Whatever the records say, repeat them exactly as given.

• Input material:
··········

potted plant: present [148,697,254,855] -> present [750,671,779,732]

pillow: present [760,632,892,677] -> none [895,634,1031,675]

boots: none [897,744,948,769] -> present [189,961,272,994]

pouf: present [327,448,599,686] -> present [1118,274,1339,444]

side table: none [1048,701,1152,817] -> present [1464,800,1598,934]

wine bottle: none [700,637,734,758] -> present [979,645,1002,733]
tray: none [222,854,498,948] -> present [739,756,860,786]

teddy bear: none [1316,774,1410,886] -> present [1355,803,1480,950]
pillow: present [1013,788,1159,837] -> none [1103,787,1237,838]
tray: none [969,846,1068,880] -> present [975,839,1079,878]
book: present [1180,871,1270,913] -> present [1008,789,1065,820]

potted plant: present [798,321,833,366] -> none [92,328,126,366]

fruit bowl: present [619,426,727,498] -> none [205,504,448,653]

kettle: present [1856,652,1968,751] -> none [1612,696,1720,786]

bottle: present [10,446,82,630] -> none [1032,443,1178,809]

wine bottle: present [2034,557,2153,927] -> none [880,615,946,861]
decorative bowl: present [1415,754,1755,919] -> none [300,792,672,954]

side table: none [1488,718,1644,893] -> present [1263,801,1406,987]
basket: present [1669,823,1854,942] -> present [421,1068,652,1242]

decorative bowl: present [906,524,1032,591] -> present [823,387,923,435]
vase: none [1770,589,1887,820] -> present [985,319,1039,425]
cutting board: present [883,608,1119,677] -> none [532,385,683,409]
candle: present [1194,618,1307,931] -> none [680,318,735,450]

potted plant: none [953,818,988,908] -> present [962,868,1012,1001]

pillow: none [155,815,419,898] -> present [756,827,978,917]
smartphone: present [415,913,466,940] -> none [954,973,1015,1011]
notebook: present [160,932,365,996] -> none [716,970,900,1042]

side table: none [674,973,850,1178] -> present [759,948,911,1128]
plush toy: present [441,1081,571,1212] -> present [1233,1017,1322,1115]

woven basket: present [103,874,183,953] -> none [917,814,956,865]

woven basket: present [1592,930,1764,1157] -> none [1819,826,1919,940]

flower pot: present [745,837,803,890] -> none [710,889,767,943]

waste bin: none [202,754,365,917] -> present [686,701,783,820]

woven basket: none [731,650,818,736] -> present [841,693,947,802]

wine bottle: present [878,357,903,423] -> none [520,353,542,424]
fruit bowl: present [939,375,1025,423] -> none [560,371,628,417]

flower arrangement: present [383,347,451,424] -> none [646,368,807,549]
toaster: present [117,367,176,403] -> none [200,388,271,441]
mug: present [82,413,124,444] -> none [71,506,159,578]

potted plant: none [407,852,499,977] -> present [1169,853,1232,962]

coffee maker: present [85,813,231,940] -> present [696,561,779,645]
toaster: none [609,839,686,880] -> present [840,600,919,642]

··········

• Result for this task:
potted plant: present [148,697,254,855] -> present [750,671,779,732]

pillow: present [760,632,892,677] -> none [895,634,1031,675]

boots: none [897,744,948,769] -> present [189,961,272,994]

pouf: present [327,448,599,686] -> present [1118,274,1339,444]

side table: none [1048,701,1152,817] -> present [1464,800,1598,934]

wine bottle: none [700,637,734,758] -> present [979,645,1002,733]
tray: none [222,854,498,948] -> present [739,756,860,786]

teddy bear: none [1316,774,1410,886] -> present [1355,803,1480,950]
pillow: present [1013,788,1159,837] -> none [1103,787,1237,838]
tray: none [969,846,1068,880] -> present [975,839,1079,878]
book: present [1180,871,1270,913] -> present [1008,789,1065,820]

potted plant: present [798,321,833,366] -> none [92,328,126,366]

fruit bowl: present [619,426,727,498] -> none [205,504,448,653]

kettle: present [1856,652,1968,751] -> none [1612,696,1720,786]

bottle: present [10,446,82,630] -> none [1032,443,1178,809]

wine bottle: present [2034,557,2153,927] -> none [880,615,946,861]
decorative bowl: present [1415,754,1755,919] -> none [300,792,672,954]

side table: none [1488,718,1644,893] -> present [1263,801,1406,987]
basket: present [1669,823,1854,942] -> present [421,1068,652,1242]

decorative bowl: present [906,524,1032,591] -> present [823,387,923,435]
vase: none [1770,589,1887,820] -> present [985,319,1039,425]
cutting board: present [883,608,1119,677] -> none [532,385,683,409]
candle: present [1194,618,1307,931] -> none [680,318,735,450]

potted plant: none [953,818,988,908] -> present [962,868,1012,1001]

pillow: none [155,815,419,898] -> present [756,827,978,917]
smartphone: present [415,913,466,940] -> none [954,973,1015,1011]
notebook: present [160,932,365,996] -> none [716,970,900,1042]

side table: none [674,973,850,1178] -> present [759,948,911,1128]
plush toy: present [441,1081,571,1212] -> present [1233,1017,1322,1115]

woven basket: present [103,874,183,953] -> none [917,814,956,865]

woven basket: present [1592,930,1764,1157] -> none [1819,826,1919,940]

flower pot: present [745,837,803,890] -> none [710,889,767,943]

waste bin: none [202,754,365,917] -> present [686,701,783,820]

woven basket: none [731,650,818,736] -> present [841,693,947,802]

wine bottle: present [878,357,903,423] -> none [520,353,542,424]
fruit bowl: present [939,375,1025,423] -> none [560,371,628,417]

flower arrangement: present [383,347,451,424] -> none [646,368,807,549]
toaster: present [117,367,176,403] -> none [200,388,271,441]
mug: present [82,413,124,444] -> none [71,506,159,578]

potted plant: none [407,852,499,977] -> present [1169,853,1232,962]

coffee maker: present [85,813,231,940] -> present [696,561,779,645]
toaster: none [609,839,686,880] -> present [840,600,919,642]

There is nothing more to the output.